Iveković (Ivan), Ethnic and regional conflicts in Yugoslavia and Transcaucasia. A political economy of contemporary ethnonational mobilization,
Iveković (Ivan), Ethnic and regional conflicts in Yugoslavia and Transcaucasia. A political economy of contemporary ethnonational mobilization, Ravenna : A. Longo Editore, 2001, 223 p. [Bibliogr., Index]
Texte intégral
1Directeur de Naše Terne (1980-1981), diplomate, professeur de science politique à l’Université américaine du Caire, correspondant du Cahier d’études sur la Méditerranée orientale et le monde turco-iranien, I. Iveković, tout en continuant ses recherches sur les pays africains et leurs mouvements indépendantistes, s’est penché ces dernières années sur l’ancienne Yougoslavie et le Caucase dans une approche comparative et pluridisciplinaire. Son étude est impressionnante : dix ans d’histoire décortiquée, analysée, critiquée. Son interrogation est simple : « Je voulais déchiffrer ce qui s’est mal passé, pourquoi cela s’est déroulé de cette façon, et où vont nos nouveaux Etats-nations » (p. 9).

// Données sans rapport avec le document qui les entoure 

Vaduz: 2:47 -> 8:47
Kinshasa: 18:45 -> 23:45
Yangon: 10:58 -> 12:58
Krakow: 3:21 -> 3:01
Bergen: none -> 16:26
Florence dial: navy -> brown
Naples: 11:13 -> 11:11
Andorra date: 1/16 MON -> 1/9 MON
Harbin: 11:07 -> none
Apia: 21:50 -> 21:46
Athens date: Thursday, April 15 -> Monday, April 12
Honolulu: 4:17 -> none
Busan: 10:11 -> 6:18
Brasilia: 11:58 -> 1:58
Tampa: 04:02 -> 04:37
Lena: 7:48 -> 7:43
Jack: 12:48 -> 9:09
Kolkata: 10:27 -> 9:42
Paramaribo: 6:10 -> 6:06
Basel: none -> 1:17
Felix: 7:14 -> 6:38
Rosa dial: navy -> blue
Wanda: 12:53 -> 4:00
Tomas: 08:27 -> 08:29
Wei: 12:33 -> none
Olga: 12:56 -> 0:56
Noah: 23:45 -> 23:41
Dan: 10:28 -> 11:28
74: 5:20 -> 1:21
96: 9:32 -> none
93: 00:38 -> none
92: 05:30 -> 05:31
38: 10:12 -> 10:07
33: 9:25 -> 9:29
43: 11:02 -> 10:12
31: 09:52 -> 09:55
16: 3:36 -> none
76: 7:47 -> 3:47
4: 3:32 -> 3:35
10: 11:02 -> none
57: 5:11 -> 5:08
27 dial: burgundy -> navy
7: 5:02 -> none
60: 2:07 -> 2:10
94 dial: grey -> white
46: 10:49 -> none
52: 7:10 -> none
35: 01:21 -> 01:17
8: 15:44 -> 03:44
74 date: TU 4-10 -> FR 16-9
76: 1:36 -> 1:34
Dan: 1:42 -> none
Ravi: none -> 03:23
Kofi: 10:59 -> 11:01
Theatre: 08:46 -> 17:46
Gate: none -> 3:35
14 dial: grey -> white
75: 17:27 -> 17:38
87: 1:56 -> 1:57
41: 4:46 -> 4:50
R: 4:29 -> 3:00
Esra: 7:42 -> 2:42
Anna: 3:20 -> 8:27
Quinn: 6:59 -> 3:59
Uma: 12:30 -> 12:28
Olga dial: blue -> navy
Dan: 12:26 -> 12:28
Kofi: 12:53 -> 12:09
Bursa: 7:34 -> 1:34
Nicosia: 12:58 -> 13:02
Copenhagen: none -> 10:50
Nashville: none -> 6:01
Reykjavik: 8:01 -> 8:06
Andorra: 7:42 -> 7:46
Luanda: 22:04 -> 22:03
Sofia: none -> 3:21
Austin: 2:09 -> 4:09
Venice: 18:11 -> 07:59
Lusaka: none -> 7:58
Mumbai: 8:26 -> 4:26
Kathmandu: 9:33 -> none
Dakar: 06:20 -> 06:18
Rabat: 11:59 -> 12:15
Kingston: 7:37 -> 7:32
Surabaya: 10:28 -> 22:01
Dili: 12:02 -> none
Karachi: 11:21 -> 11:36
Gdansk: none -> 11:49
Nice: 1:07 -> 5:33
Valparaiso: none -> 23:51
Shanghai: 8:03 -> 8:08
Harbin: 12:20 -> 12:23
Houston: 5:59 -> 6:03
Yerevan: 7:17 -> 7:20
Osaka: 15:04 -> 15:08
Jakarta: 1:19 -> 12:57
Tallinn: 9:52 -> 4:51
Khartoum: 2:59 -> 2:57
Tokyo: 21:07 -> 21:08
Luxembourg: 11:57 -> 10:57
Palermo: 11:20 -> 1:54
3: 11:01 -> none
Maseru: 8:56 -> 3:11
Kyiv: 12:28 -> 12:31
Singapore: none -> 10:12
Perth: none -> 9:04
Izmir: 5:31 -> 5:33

2Son étude est centrée sur l’économique et le politique. Il rappelle, et c’est la base de son étude, que les racines de l’éclatement yougoslave, et russe, se trouvent dans l’économie, et plus précisément, dans l’économie étatique. « La surproduction sans innovation devint un boulet » et « les principes du marché affaiblissaient l’économie centralisée », « l’ancien système de redistribution étatique s’effondra, générant une nouvelle différentiation sociale et de nouveaux conflits d’intérêts » (p. 29). Même si l’économie politique est sous-représentée dans la « transitologie » (p. 9), il ne faut pas pour autant en dénier la pertinence. Il montre les enchaînements que la crise économique a suscités. La comparaison avec l’URSS est intéressante et instructive : si le développement titiste est supérieur à celui des satellites soviétiques et à l’URSS elle-même (p. 37), la Yougoslavie a moins bien réussi à réduire les écarts régionaux que l’URSS, notamment au Caucase (p. 42). Le problème principal était l’absence de capital yougoslave et de marché du travail unifiés (p. 85), alors que tout le monde blâmait l’Etat.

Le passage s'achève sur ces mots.